*** Supplied material ***

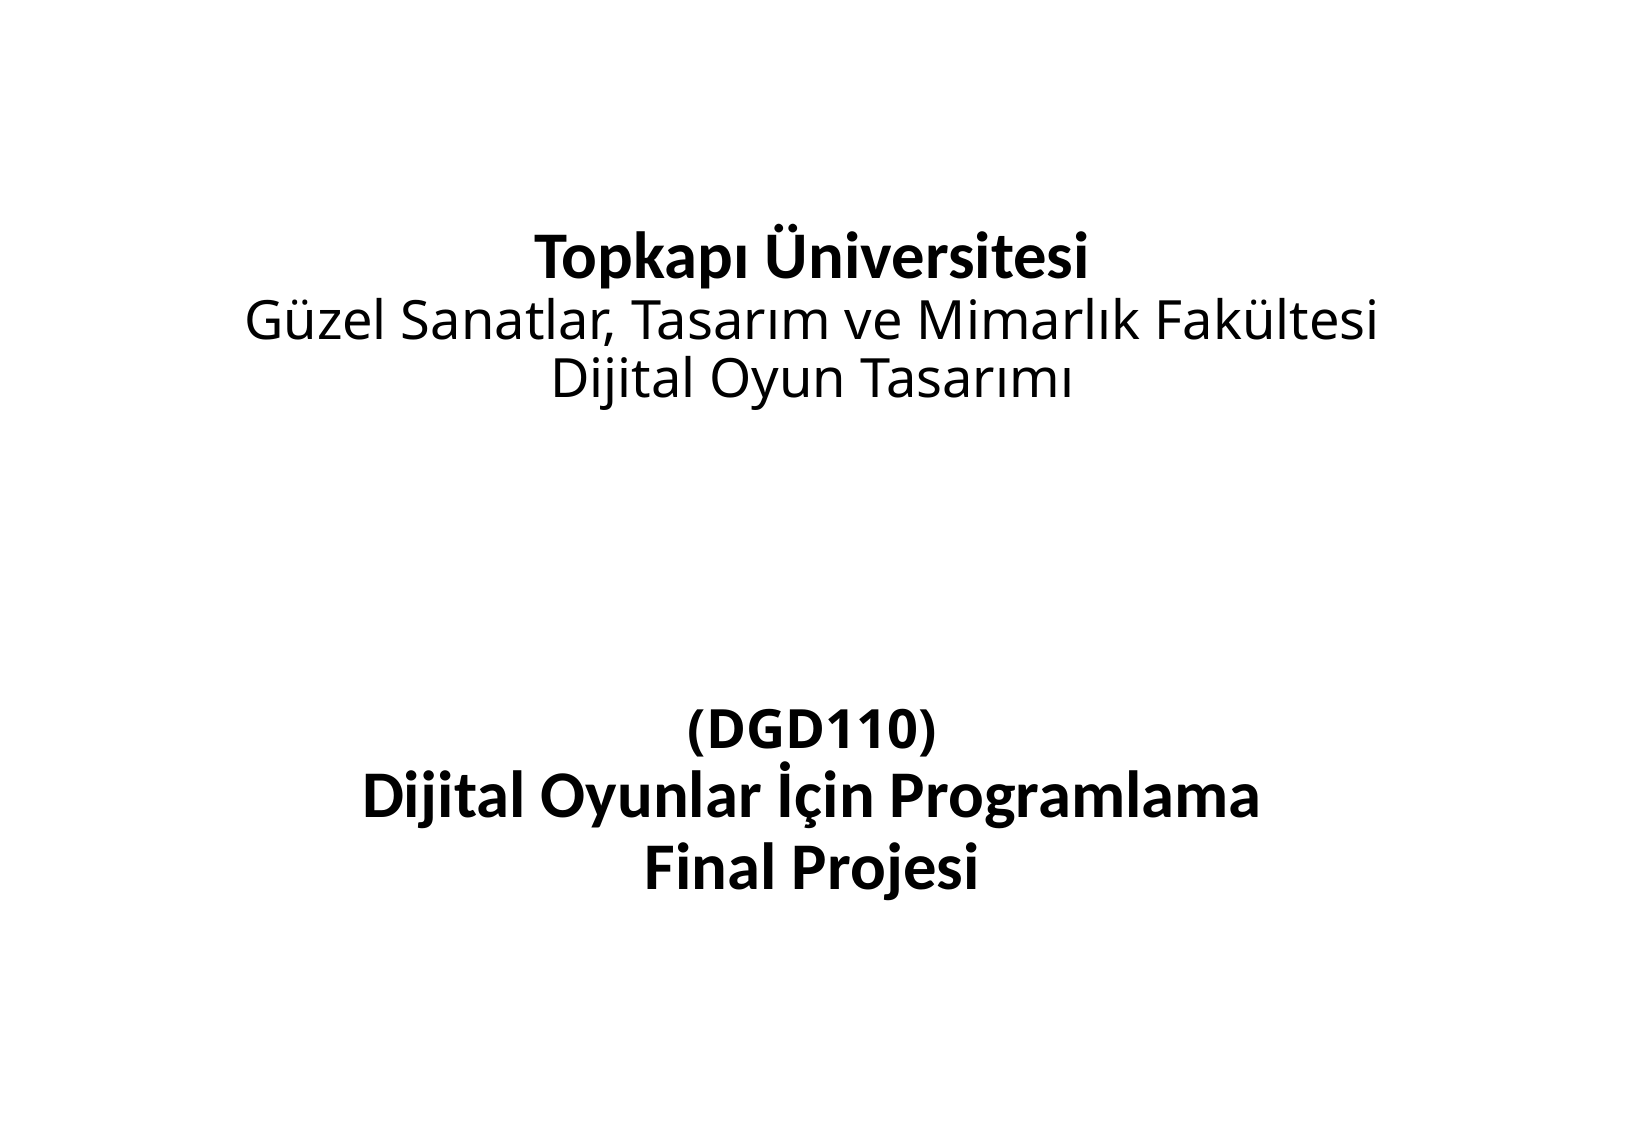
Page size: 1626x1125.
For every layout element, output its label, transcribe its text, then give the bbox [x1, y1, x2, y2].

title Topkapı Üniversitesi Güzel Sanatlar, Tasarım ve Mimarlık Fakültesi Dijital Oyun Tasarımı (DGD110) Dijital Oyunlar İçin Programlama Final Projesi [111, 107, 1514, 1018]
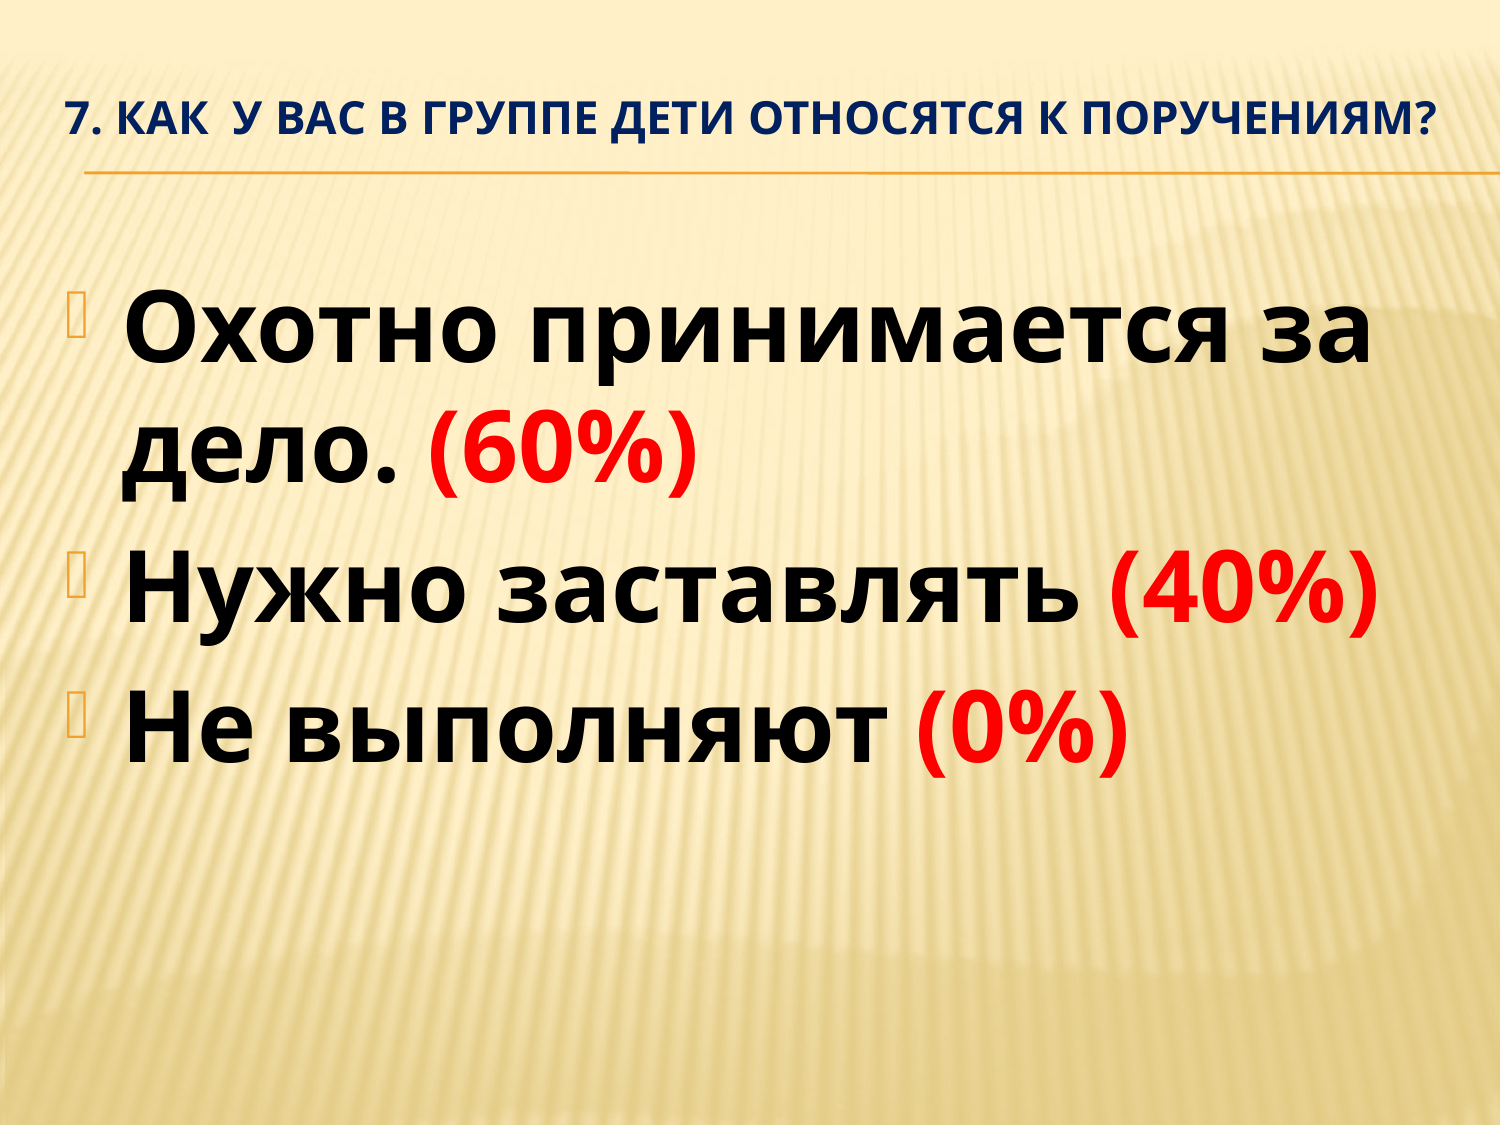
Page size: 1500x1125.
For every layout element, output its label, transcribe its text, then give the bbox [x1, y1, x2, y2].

*** End of Supplied material ***

[Work request] How many lines in the entries above include the string "Page"? Give only the number.

[The completed task] 2